▶ EXERCISE BRIEF
Leaving out the images, reproduce every line of the data that follows exactly.

---+---

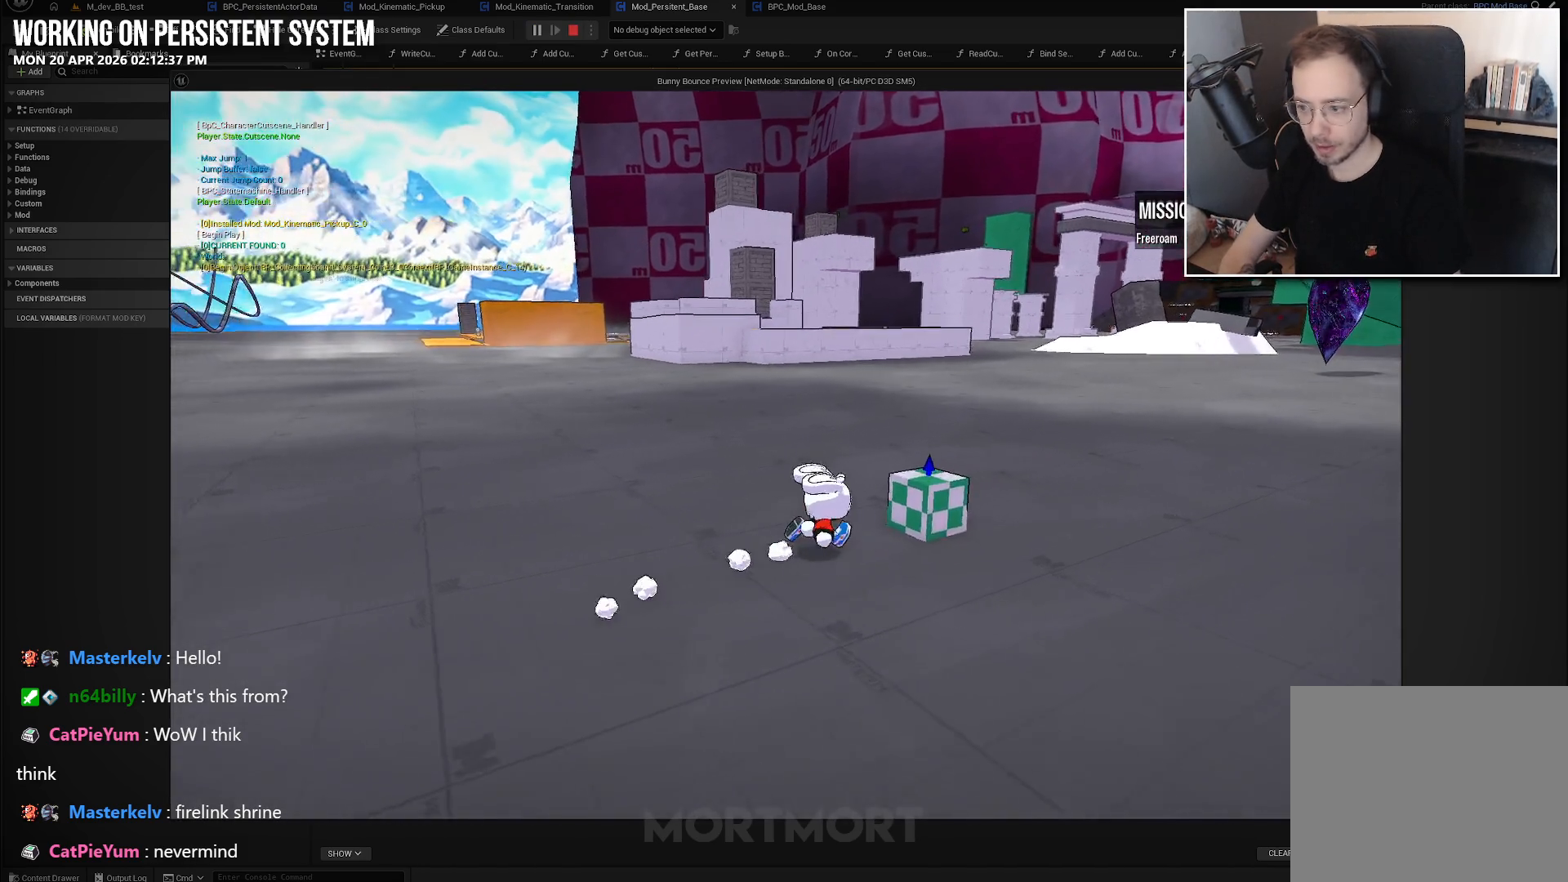
{"buttons": [], "left_stick": "center", "right_stick": "center", "events": [[117, "left_stick", "center"], [217, "Y", "down"], [350, "Y", "up"]]}
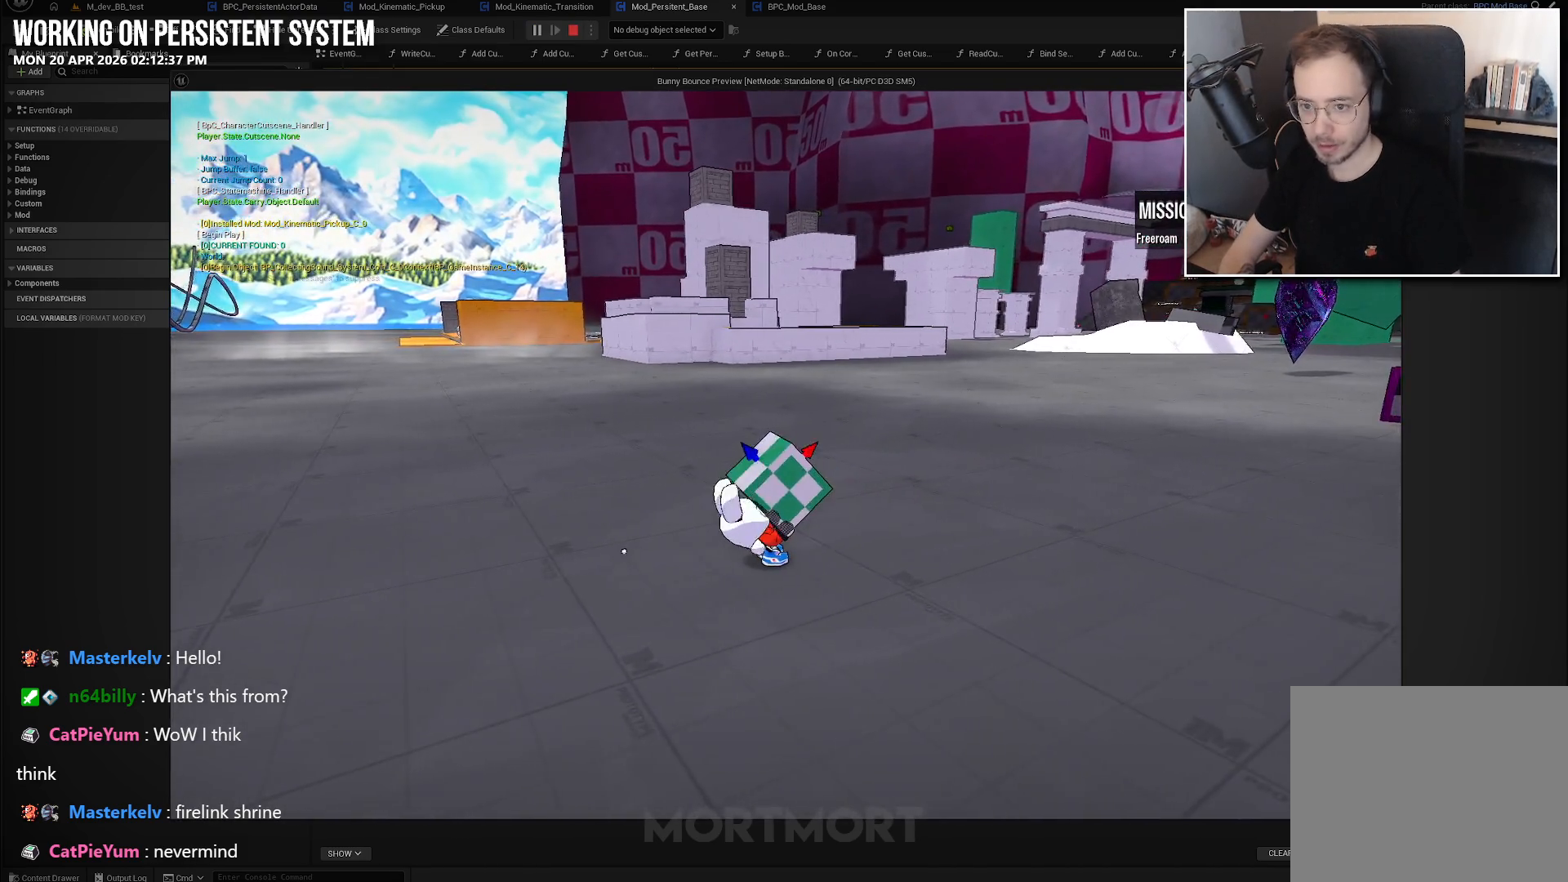
{"buttons": [], "left_stick": "center", "right_stick": "center", "events": [[33, "right_stick", "left"], [67, "left_stick", "left"], [200, "right_stick", "center"], [267, "left_stick", "center"], [317, "X", "down"], [417, "X", "up"]]}
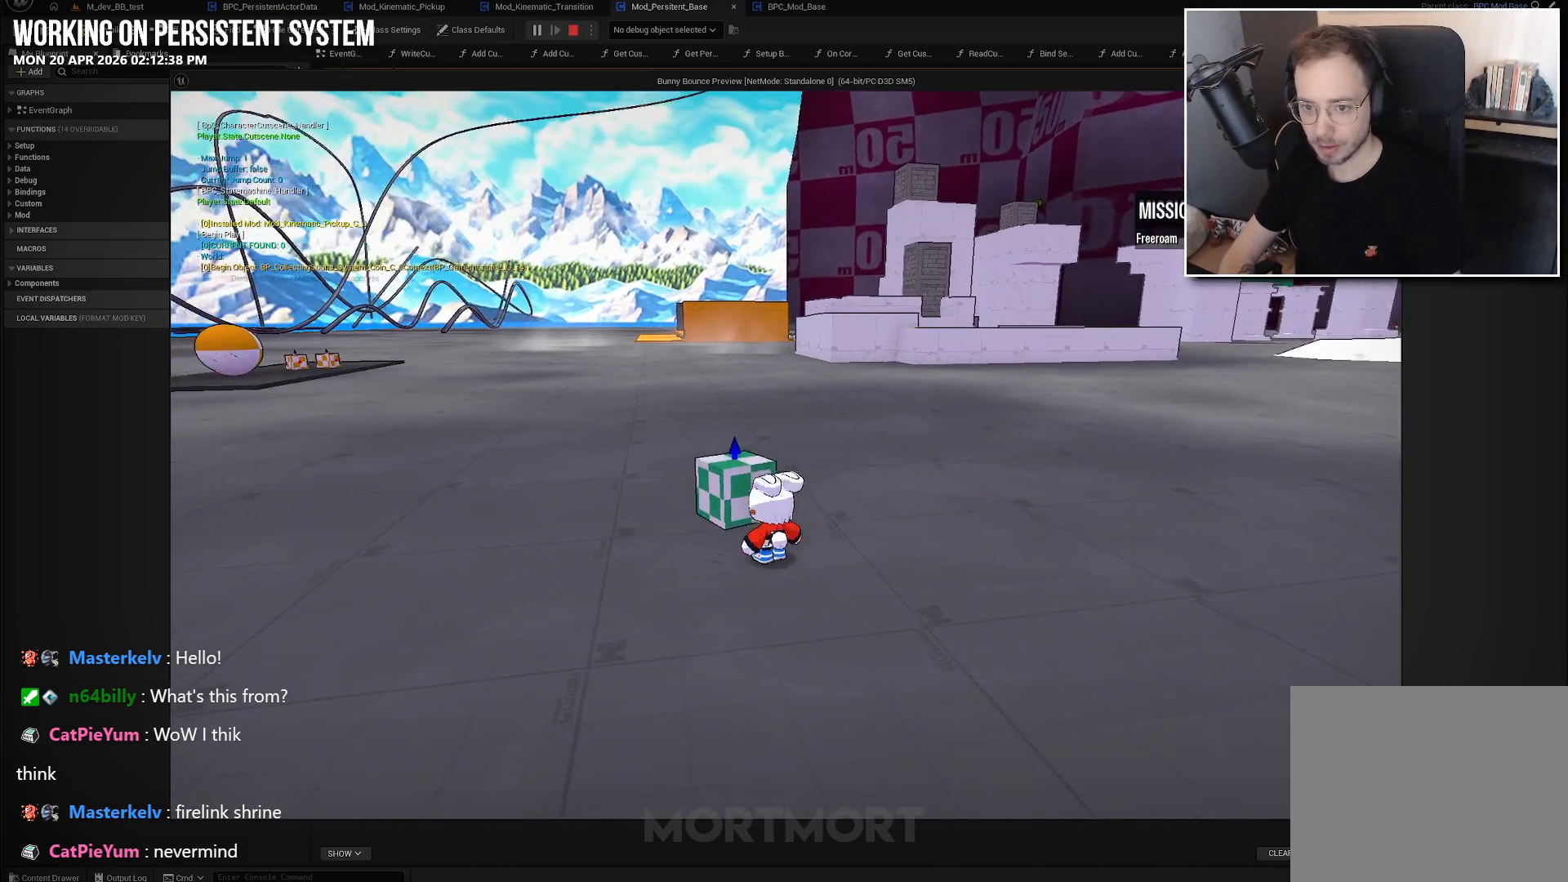
{"buttons": [], "left_stick": "up-left", "right_stick": "center", "events": [[100, "right_stick", "left"], [250, "right_stick", "center"], [333, "left_stick", "up-left"]]}
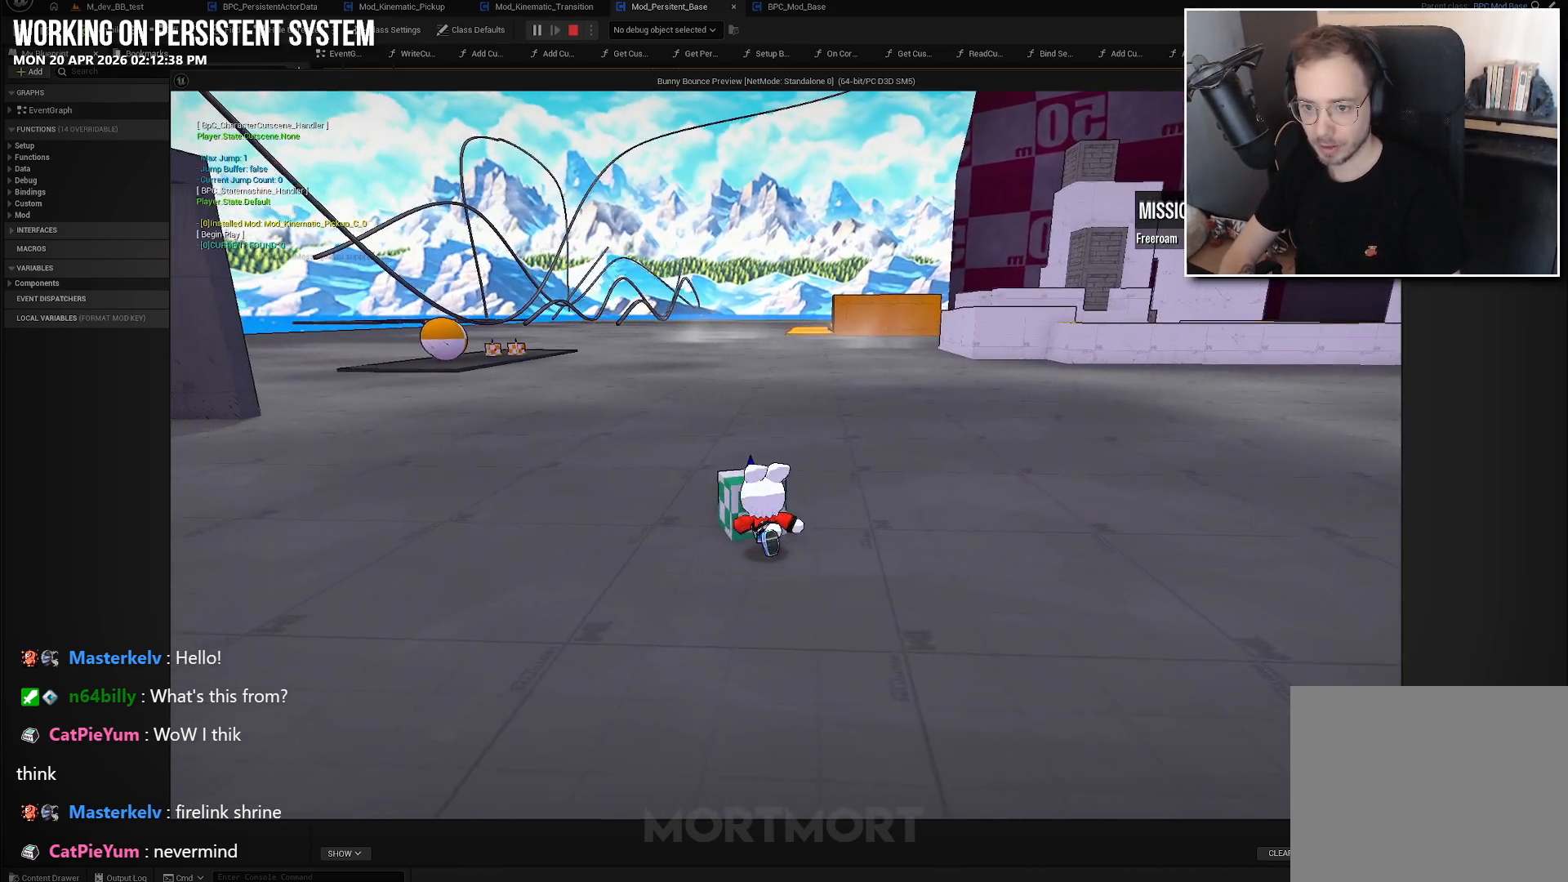
{"buttons": [], "left_stick": "up-left", "right_stick": "center", "events": [[117, "left_stick", "center"], [200, "Y", "down"], [317, "Y", "up"], [467, "left_stick", "up-left"]]}
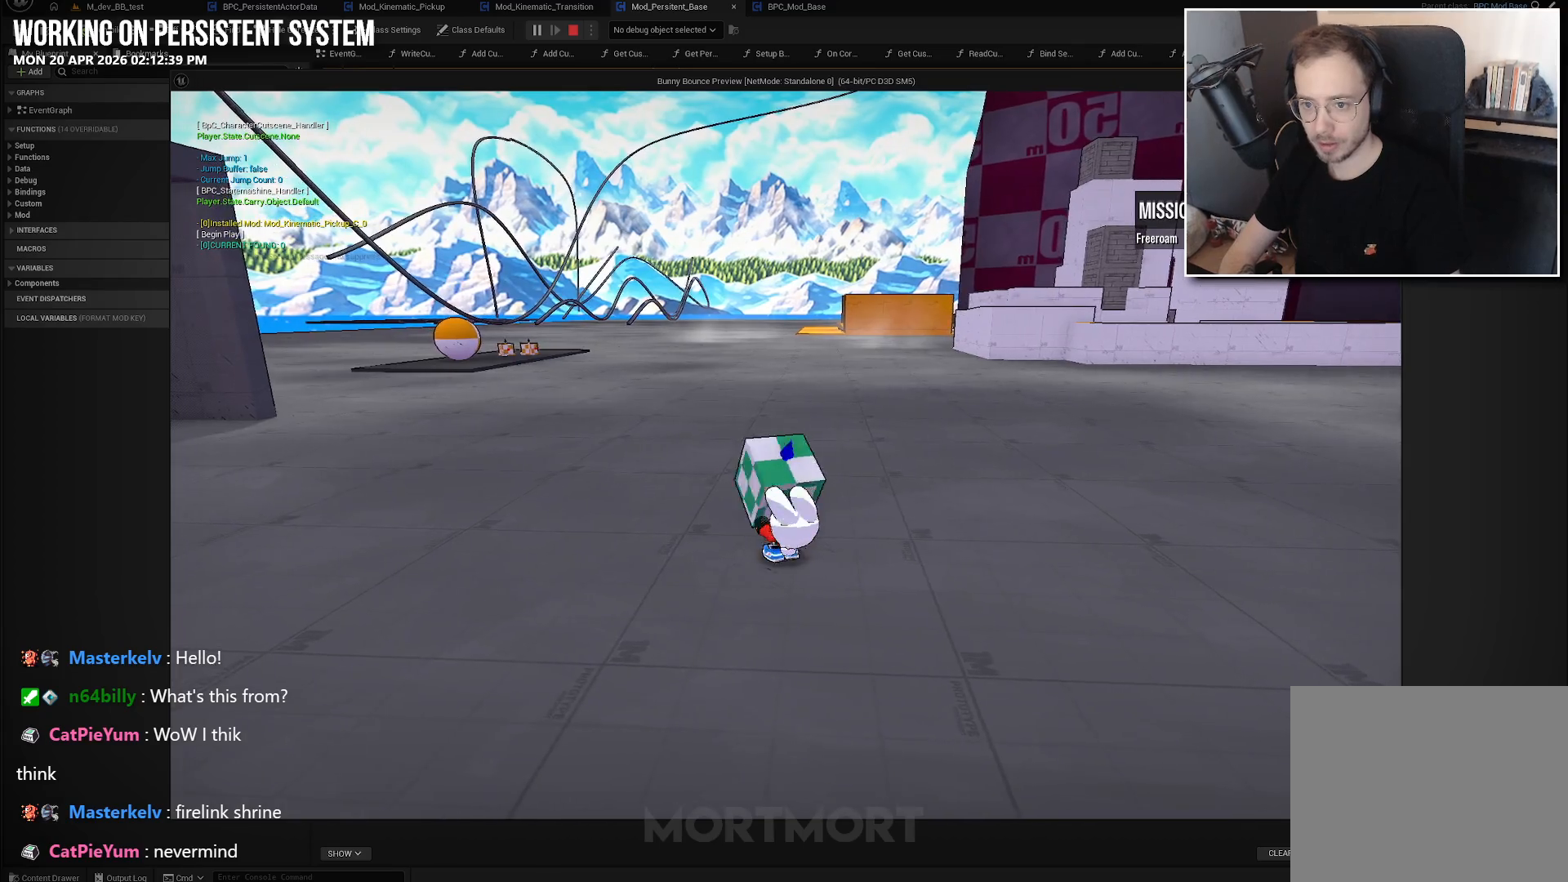
{"buttons": [], "left_stick": "up-left", "right_stick": "center", "events": [[83, "right_stick", "left"], [300, "right_stick", "center"]]}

---+---

▶ WORKED SOLUTION
{"buttons": [], "left_stick": "center", "right_stick": "center", "events": [[117, "left_stick", "center"], [217, "Y", "down"], [350, "Y", "up"]]}
{"buttons": [], "left_stick": "center", "right_stick": "center", "events": [[33, "right_stick", "left"], [67, "left_stick", "left"], [200, "right_stick", "center"], [267, "left_stick", "center"], [317, "X", "down"], [417, "X", "up"]]}
{"buttons": [], "left_stick": "up-left", "right_stick": "center", "events": [[100, "right_stick", "left"], [250, "right_stick", "center"], [333, "left_stick", "up-left"]]}
{"buttons": [], "left_stick": "up-left", "right_stick": "center", "events": [[117, "left_stick", "center"], [200, "Y", "down"], [317, "Y", "up"], [467, "left_stick", "up-left"]]}
{"buttons": [], "left_stick": "up-left", "right_stick": "center", "events": [[83, "right_stick", "left"], [300, "right_stick", "center"]]}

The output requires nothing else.